NO·MAN·MEN
« Les gays ne sont pas des hommes. »
Si à l’origine, Adam n’avait pas subi les diverses discriminations hétéronormatives et religieuses, il serait librement tombé amoureux de Bob, puis de Peter et de Alain. Il aurait vécu une première très belle histoire d’amour avec Jaime, puis se serait pacsé avec Asad. Il aurait divorcé, aurait passé quelques années avec Antoine et Lucas, puis avec Derrick. Il se serait ensuite marié avec Alejandro, avec qui il aurait eu deux enfants, l’un avec Eva, l’autre avec Marie, la femme de Eva. Il aurait eu des amants, des rencontres d’un soir, d’un moment. Il serait devenu un très bel homme qui aime la vie et les hommes.
En 1978, Monique Wittig clôt sa conférence sur La Pensée straight par ces mots : « Les lesbiennes ne sont pas des femmes ». Il en va de même du pédé. Qui plus est de l’artiste gay. A l’heure où les identités de genre interrogent profondément les fondements de la société, où les paroles des minorités se libèrent et se font entendre pour formuler des injustices qui n’ont plus raisons d’être, il est possible d’interroger l’homosexualité comme un genre. Être gay peut, dans le processus de récupération et de l’affirmation, ne plus être en rien réducteur. Au contraire. Le retournement de l’insulte, de l’injure et de la monstruosité ressentie est un geste de réappropriation d’une identité gay. Le système que les autres connaissent n’est pas le nôtre que la réalité a profondément traumatisé de manière collective et individuelle. Je ne fais pas partie des hommes, je ne suis pas hétérosexuel, je ne suis pas blanc. Je ne suis pas un homme.
L’identité gay se construit par la lutte. Et aujourd’hui, elle se relève enfin, portée par la jeunesse et les identités queer, trans et non-binaires, portée par des années de combats pour les droits ; et partout dans le monde. Partout dans le monde, la reconnaissance se fait des humiliations subies par toutes les minorités. La résilience agit.
Mon travail cherche aujourd’hui à poser des images constitutives d’une subjectivité gay comme un nouveau paradigme. Cette imagerie, longtemps interdite et diabolisée, fut longtemps la seule qu’il était possible de modéliser pour exister et se sentir appartenir à quelque chose. Elle est pourtant intégrée dans le quotidien de millions d’individus.
NO·MAN·MEN se construit par étapes, par couches successives, qui s’amusent à invoquer la couleur et le geste autour de la binarité genrée du bleu et du rose. Il s’agit de partager, dans une optique de libération de la parole, ces images « intra-sous-culturelles » qui ont jalonnées l’histoire de l’art et la culture LGBTQIA+, de Michel-Ange à Robert Mapplethorpe, en passant par Francis Bacon, Grindr et Instagram.

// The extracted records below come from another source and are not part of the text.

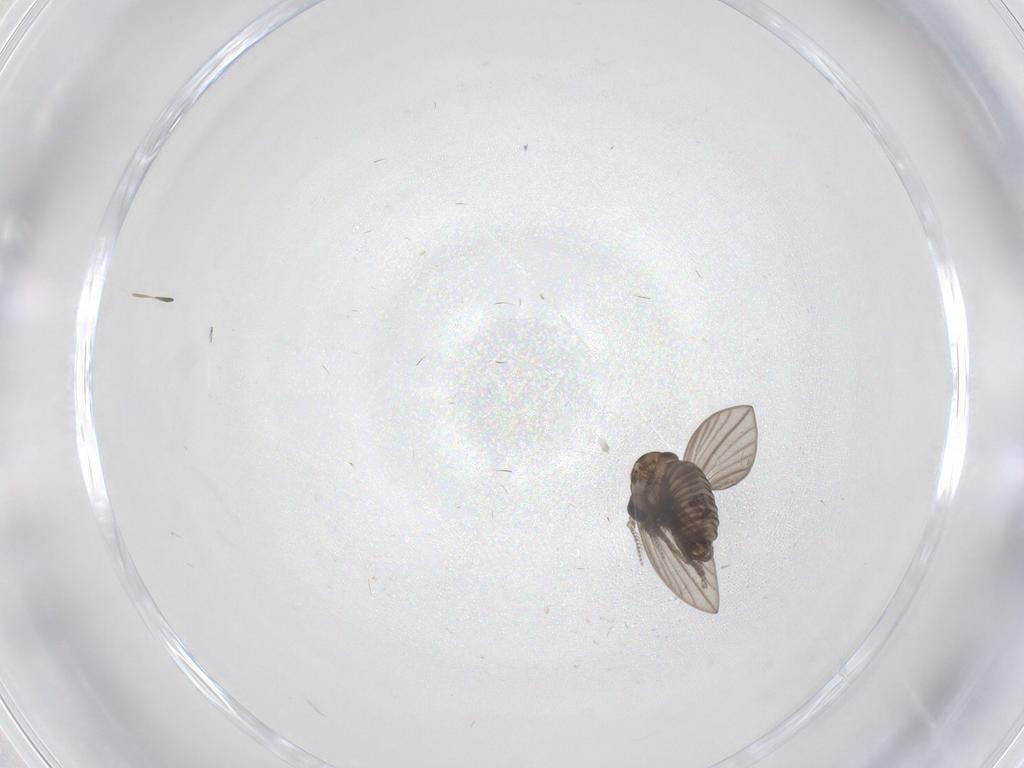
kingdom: Animalia
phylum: Arthropoda
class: Insecta
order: Diptera
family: Psychodidae
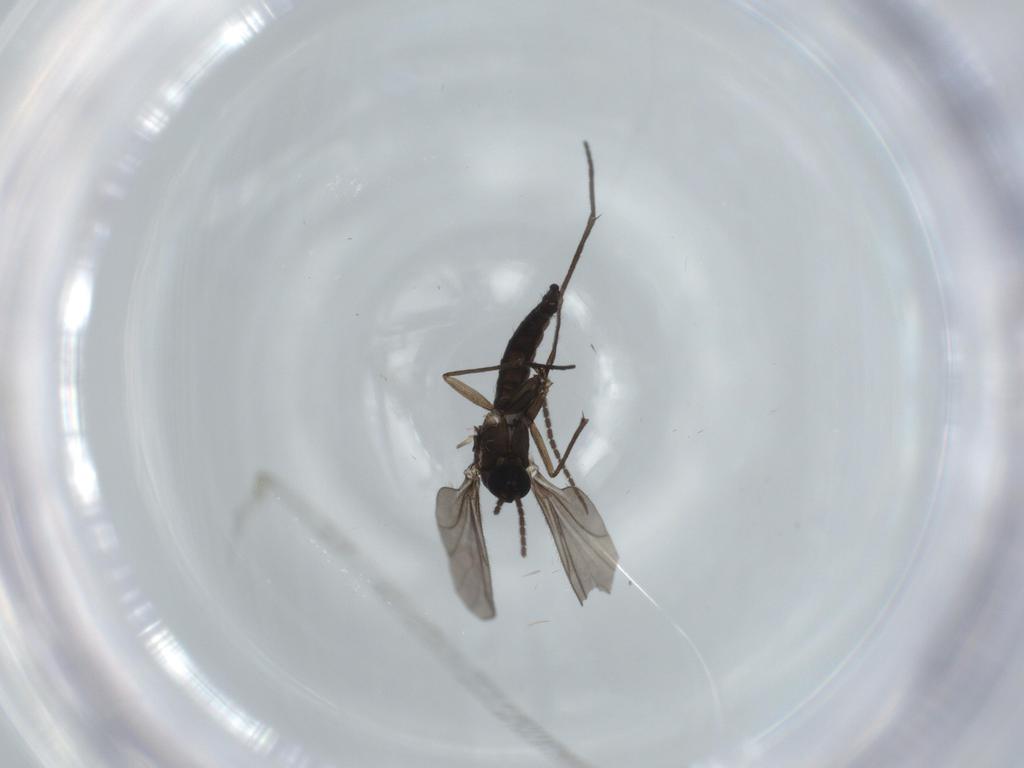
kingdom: Animalia
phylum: Arthropoda
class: Insecta
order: Diptera
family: Sciaridae
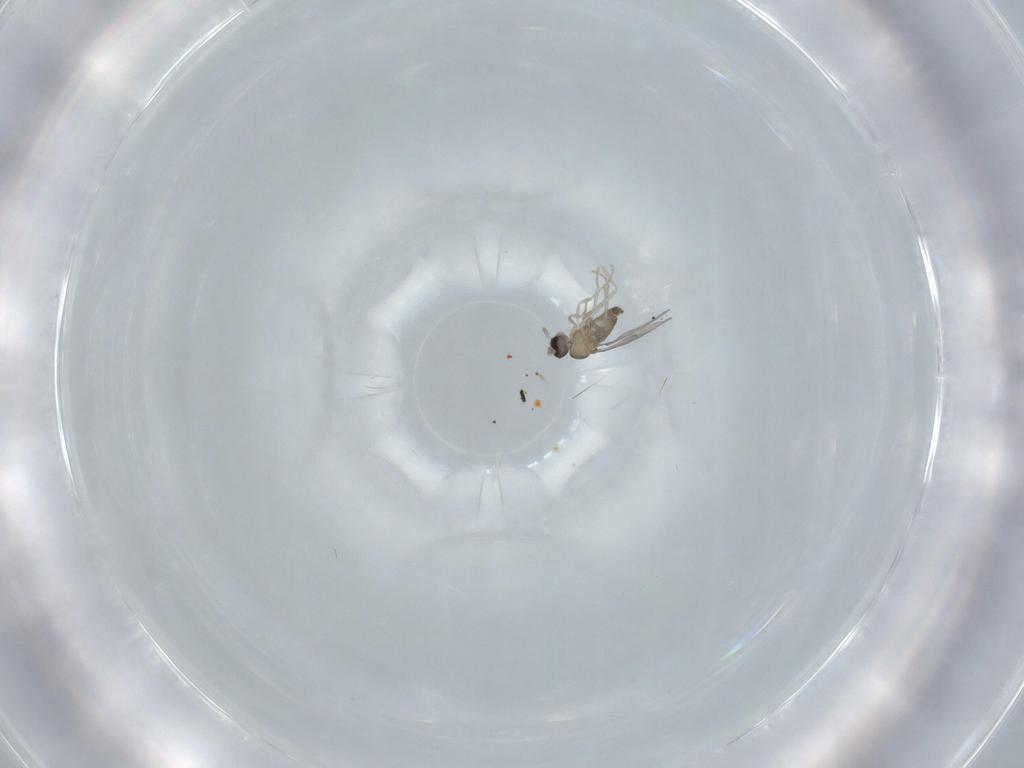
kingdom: Animalia
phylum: Arthropoda
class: Insecta
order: Diptera
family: Cecidomyiidae
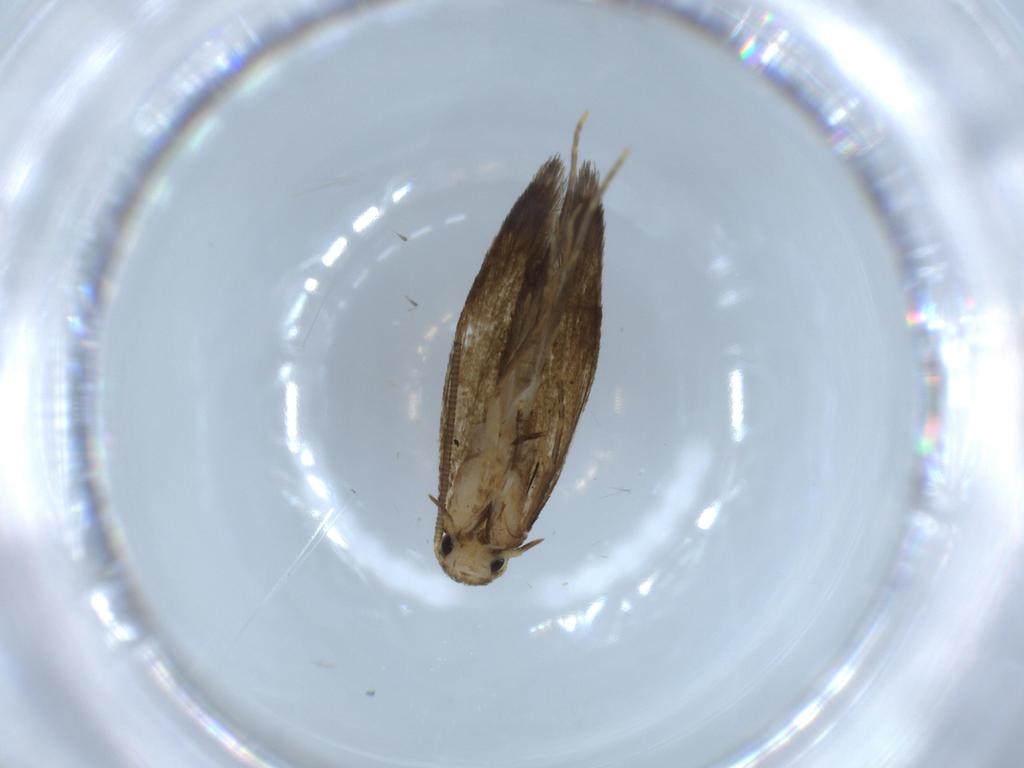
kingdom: Animalia
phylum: Arthropoda
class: Insecta
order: Lepidoptera
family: Tineidae
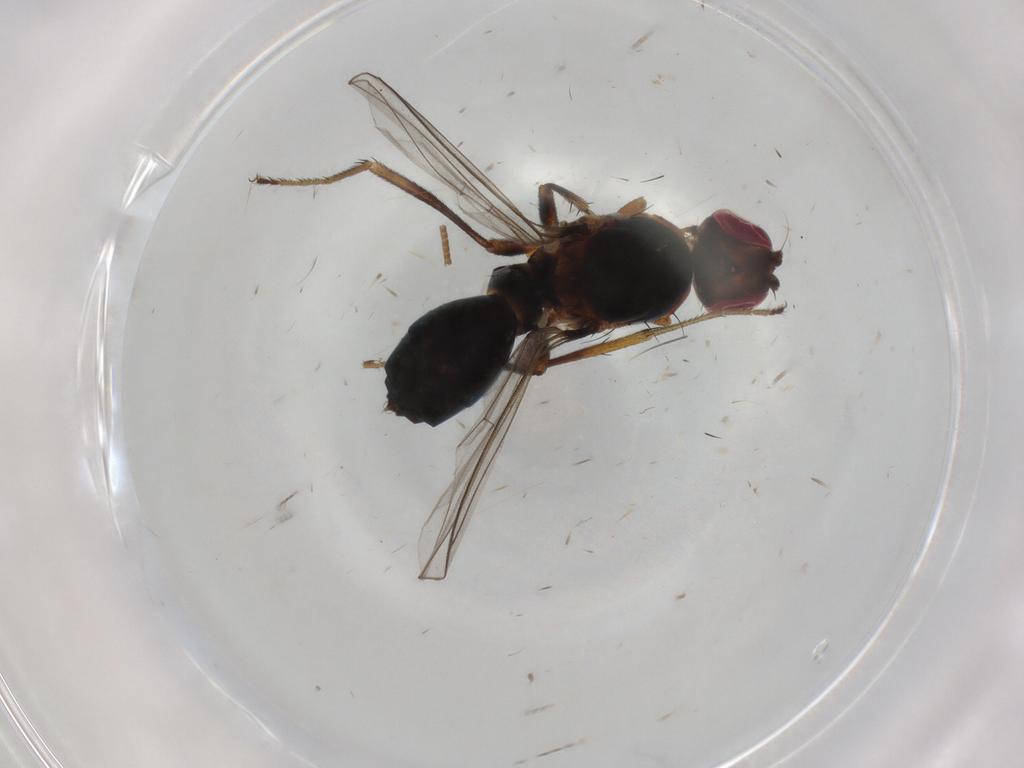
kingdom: Animalia
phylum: Arthropoda
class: Insecta
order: Diptera
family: Sepsidae
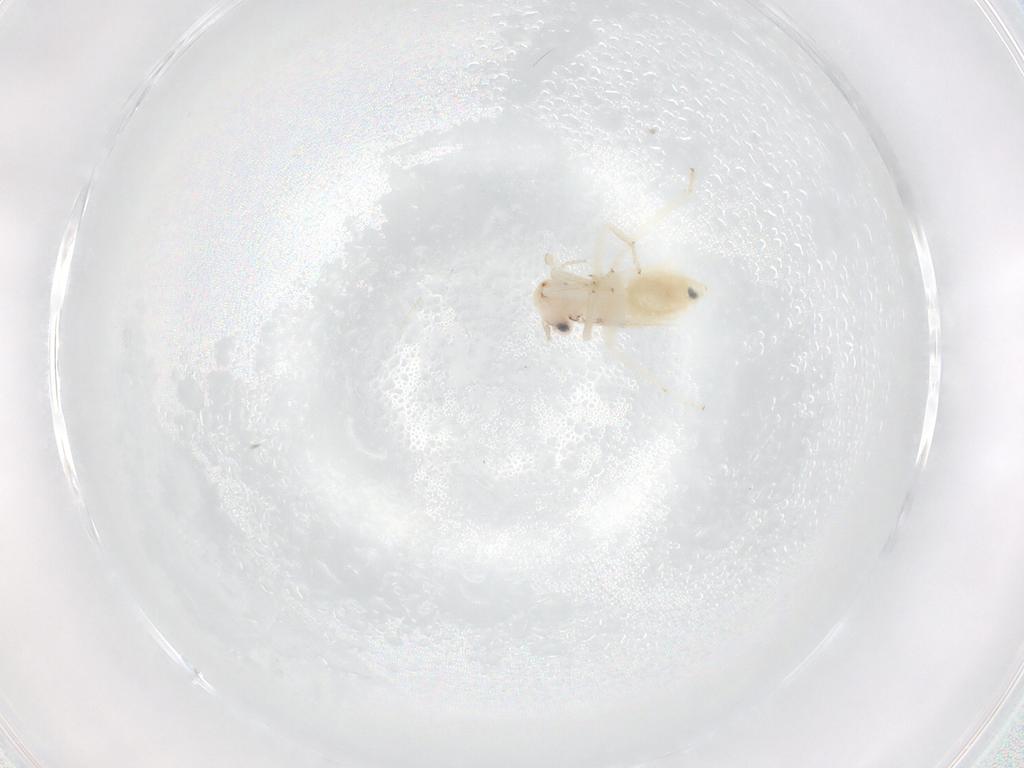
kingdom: Animalia
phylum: Arthropoda
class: Insecta
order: Psocodea
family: Lepidopsocidae
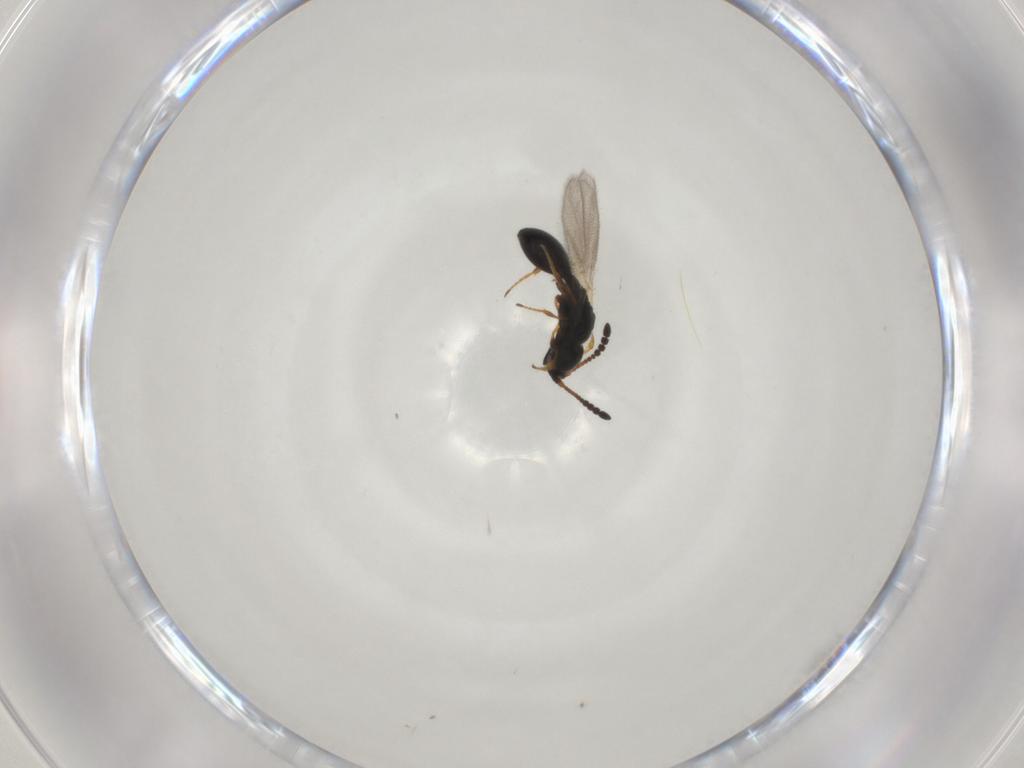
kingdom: Animalia
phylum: Arthropoda
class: Insecta
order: Hymenoptera
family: Diapriidae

Les corps masculinisés à l’extrême dont les formes s’extraient de fantasmes communautaires et personnels, doivent être envisagés comme des corps en mouvement et en lutte. C’est également dans une volonté de partage et d’ouverture du dialogue, que je propose à ce qui est défini comme de la pornographie de devenir un motif. Le corps gay sexualisé devient alors politique. Il s’agit de reconstruire un corps phallique, sans peur, sans honte et sans rapport hiérarchique.
Etre gay n’est plus juste une orientation, c’est une identité en création qui se doit d’interroger la sexualité et les fantasmes. Mes peintures ne sont plus des fantasmes déviants. Elles sont préhistoriques.
Ce sont des actes d’amour, des paysages, comme des échos à la poésie pédée de Jean Genet : « Mordille tendrement le paf qui bat ta joue, / Baise sa tête enflée, enfonce dans ton cou / Le paquet de ma bite avalé d’un seul coup. / Étrangle-toi d’amour, dégorge, et fais ta moue ! ».